*** Material provided ***

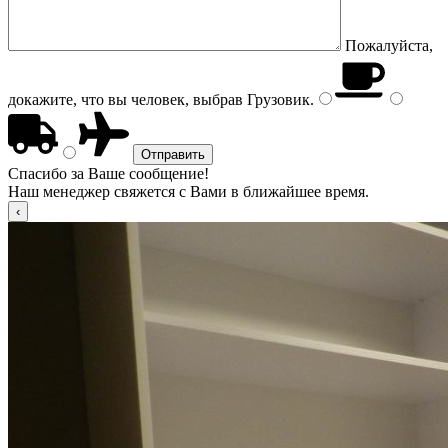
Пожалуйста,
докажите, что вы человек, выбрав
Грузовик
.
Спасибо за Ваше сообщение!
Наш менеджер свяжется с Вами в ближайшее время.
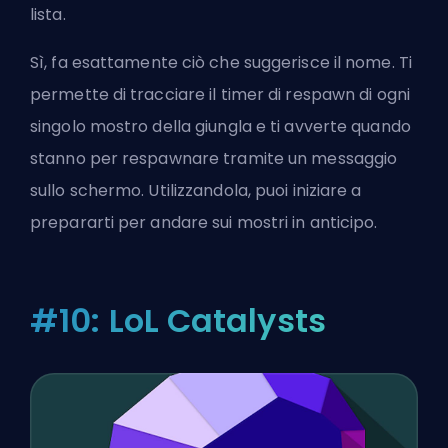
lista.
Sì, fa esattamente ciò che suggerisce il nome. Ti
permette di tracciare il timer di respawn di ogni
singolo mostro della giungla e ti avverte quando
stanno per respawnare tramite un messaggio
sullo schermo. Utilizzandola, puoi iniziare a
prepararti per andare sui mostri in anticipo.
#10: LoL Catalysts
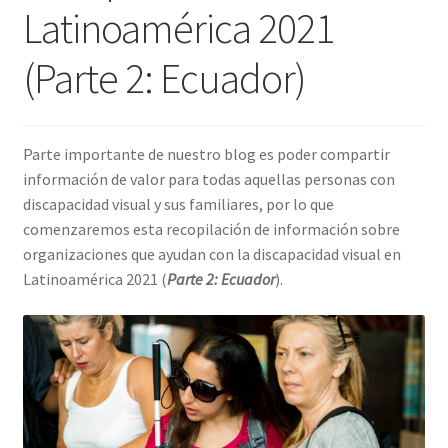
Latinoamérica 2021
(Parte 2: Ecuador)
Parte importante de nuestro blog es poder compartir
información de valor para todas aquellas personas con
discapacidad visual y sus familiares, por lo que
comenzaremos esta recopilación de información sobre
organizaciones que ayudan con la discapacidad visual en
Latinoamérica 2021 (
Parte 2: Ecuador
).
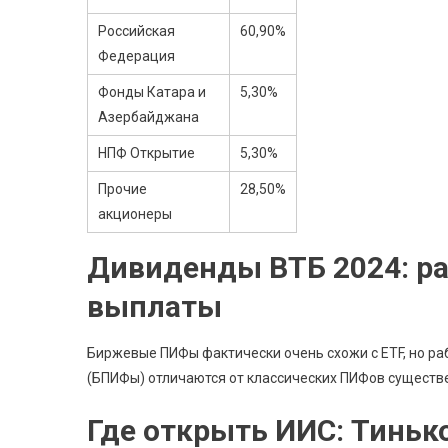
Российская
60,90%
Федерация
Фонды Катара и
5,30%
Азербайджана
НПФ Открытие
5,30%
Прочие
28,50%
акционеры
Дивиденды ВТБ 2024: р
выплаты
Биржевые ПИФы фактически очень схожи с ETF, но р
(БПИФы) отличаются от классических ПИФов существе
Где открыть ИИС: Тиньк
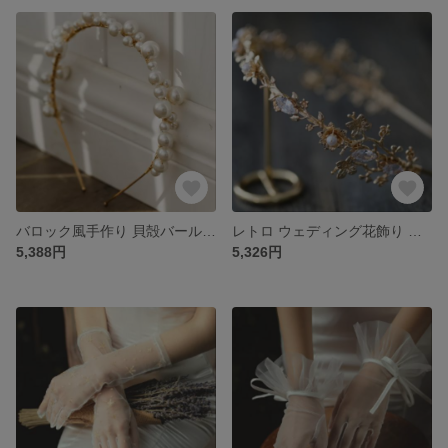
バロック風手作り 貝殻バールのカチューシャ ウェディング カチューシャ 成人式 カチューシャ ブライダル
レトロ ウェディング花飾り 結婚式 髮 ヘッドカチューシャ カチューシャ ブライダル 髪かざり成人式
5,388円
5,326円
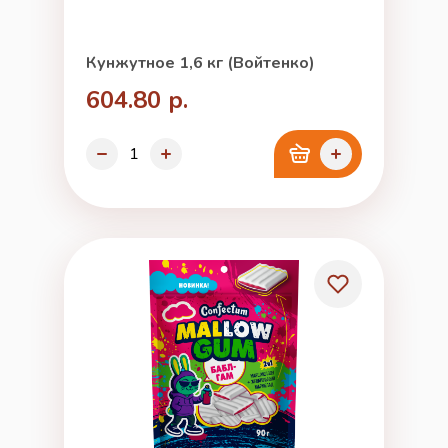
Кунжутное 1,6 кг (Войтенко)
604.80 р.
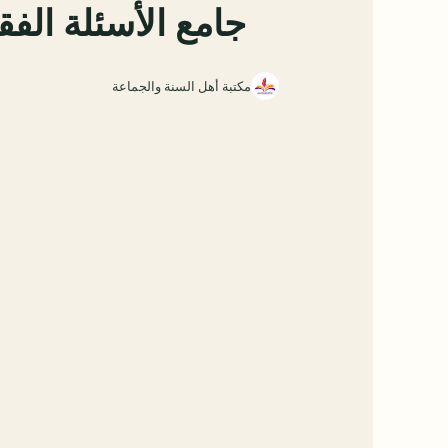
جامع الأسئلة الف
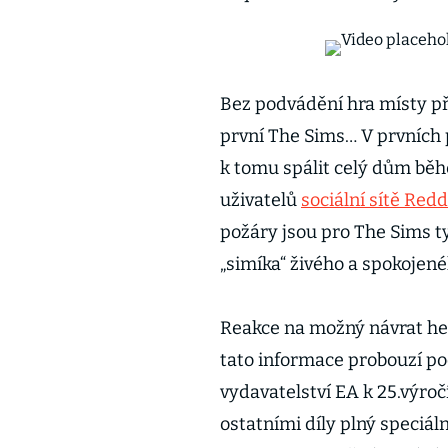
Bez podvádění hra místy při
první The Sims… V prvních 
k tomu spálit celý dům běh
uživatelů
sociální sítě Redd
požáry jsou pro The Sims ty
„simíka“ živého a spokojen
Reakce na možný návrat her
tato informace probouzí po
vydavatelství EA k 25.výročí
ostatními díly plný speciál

*** End of Material provided ***
*** Material provided ***

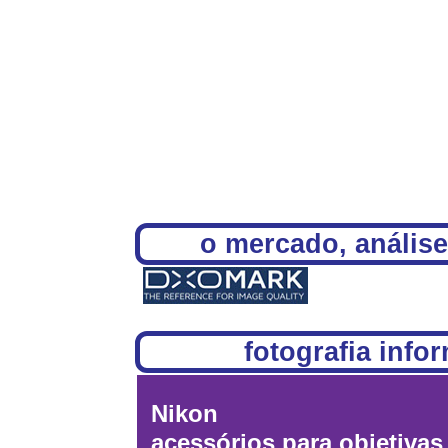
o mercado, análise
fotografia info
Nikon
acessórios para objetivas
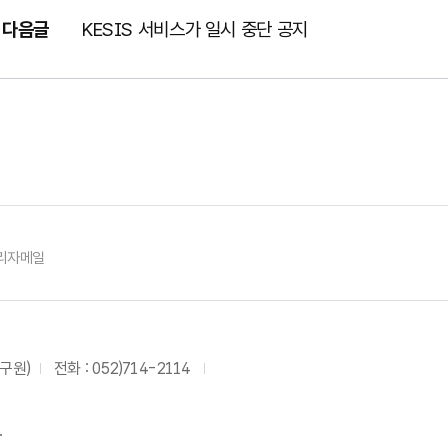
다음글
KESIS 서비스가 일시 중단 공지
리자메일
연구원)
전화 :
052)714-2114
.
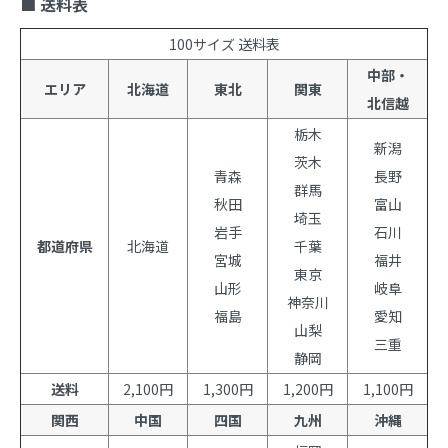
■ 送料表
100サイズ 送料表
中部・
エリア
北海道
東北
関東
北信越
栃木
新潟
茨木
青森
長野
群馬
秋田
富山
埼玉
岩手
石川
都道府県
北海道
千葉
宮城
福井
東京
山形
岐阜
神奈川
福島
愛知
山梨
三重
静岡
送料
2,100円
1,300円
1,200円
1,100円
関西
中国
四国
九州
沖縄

*** End of Material provided ***

- [Exercise] Please copy out word for word everything in the listing above, from the line containing "バロック風手作り 貝殻バールのカチューシャ ウェディング" down to the line containing "جامع الأسئلة الف", including both of those lines. Leave the pictures out of your answer.

- [Task answer]
バロック風手作り 貝殻バールのカチューシャ ウェディング カチューシャ 成人式 カチューシャ ブライダル
レトロ ウェディング花飾り 結婚式 髮 ヘッドカチューシャ カチューシャ ブライダル 髪かざり成人式
5,388円
5,326円
Кунжутное 1,6 кг (Войтенко)
604.80 р.
جامع الأسئلة الف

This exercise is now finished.